DNA and AA alphabets: DNA is a molecule, that contains genetic data. It based on the chemical alphabet with 4 characters: A, C, G, T. DNA is kind of long-term storage of life information.

What are paired-end reads?: The both ends of DNA sequence will be read. The distance between fragments is known. This information can be used to increase the performance of genome assembly process.

What's a genome?: Genome is the full genetic information of an organism. There are a coding parts of genome that encodes a specific proteins, and a non-coding parts, that have some other functions, such a regulation of protein production.

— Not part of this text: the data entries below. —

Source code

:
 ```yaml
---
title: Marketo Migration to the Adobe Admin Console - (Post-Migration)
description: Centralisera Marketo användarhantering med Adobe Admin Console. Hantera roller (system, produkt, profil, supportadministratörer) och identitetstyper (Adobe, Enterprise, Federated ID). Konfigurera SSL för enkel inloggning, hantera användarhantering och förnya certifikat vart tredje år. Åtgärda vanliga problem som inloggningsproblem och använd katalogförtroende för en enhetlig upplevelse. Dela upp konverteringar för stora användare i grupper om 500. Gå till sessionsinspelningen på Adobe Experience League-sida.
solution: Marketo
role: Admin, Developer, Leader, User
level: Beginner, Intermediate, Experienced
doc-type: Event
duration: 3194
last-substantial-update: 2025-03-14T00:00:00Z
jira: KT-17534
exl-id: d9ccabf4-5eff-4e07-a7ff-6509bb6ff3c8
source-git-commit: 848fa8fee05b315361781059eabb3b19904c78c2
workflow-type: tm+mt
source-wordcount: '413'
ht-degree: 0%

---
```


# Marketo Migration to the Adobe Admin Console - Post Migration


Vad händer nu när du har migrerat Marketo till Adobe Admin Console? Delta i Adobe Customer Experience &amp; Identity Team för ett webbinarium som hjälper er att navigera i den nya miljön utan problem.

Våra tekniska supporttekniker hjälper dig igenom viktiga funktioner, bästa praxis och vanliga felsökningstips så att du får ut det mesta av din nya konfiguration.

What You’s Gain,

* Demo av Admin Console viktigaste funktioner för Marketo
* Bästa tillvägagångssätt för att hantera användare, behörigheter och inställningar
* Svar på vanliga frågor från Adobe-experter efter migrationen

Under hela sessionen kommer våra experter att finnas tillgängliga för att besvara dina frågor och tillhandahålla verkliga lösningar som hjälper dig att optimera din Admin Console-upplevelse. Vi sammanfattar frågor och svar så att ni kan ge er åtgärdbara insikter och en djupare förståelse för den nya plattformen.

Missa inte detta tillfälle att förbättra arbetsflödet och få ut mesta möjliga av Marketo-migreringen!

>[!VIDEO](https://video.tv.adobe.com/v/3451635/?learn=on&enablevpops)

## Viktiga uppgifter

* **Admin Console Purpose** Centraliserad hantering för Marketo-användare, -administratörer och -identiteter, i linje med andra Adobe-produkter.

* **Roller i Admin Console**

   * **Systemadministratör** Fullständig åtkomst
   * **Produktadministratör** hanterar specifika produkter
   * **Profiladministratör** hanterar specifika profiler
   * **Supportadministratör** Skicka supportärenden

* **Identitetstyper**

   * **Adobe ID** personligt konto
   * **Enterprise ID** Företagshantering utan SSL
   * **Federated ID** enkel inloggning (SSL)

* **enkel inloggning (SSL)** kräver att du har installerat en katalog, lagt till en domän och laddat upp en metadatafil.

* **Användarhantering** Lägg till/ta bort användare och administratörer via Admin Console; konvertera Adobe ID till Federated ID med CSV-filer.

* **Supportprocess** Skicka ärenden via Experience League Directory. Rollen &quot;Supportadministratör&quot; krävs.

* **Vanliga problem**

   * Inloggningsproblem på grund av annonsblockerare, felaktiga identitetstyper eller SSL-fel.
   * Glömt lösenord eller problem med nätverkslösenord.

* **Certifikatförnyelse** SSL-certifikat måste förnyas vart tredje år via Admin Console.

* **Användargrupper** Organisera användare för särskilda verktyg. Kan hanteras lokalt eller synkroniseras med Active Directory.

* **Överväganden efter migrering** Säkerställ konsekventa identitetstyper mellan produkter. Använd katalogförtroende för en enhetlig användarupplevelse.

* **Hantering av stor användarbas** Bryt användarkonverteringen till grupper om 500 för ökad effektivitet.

Coding versus non-coding sequence data: Coding DNA is the DNA that encodes the protein information, the mRNA. Non-coding DNA are the DNA parts, that stores another RNA types like rRNA and tRNA.

Name some model organisms: Drosophila and Gut Bacteria

Why do we use model organisms?: The main reason is a short life cycle - we can observe a huge amount of generations in a short time. It is very convenient compared to the observation of long-living organisms. Other reasons - they are cheap, and there are no ethical borders. Also an organisms like some plants are often used because of short genome.

DNA: what's the 3' and 5' end?: this is the numbers of chemical groups of DNA backbone. By convention we read DNA sequences from 5 prime to 3 prime.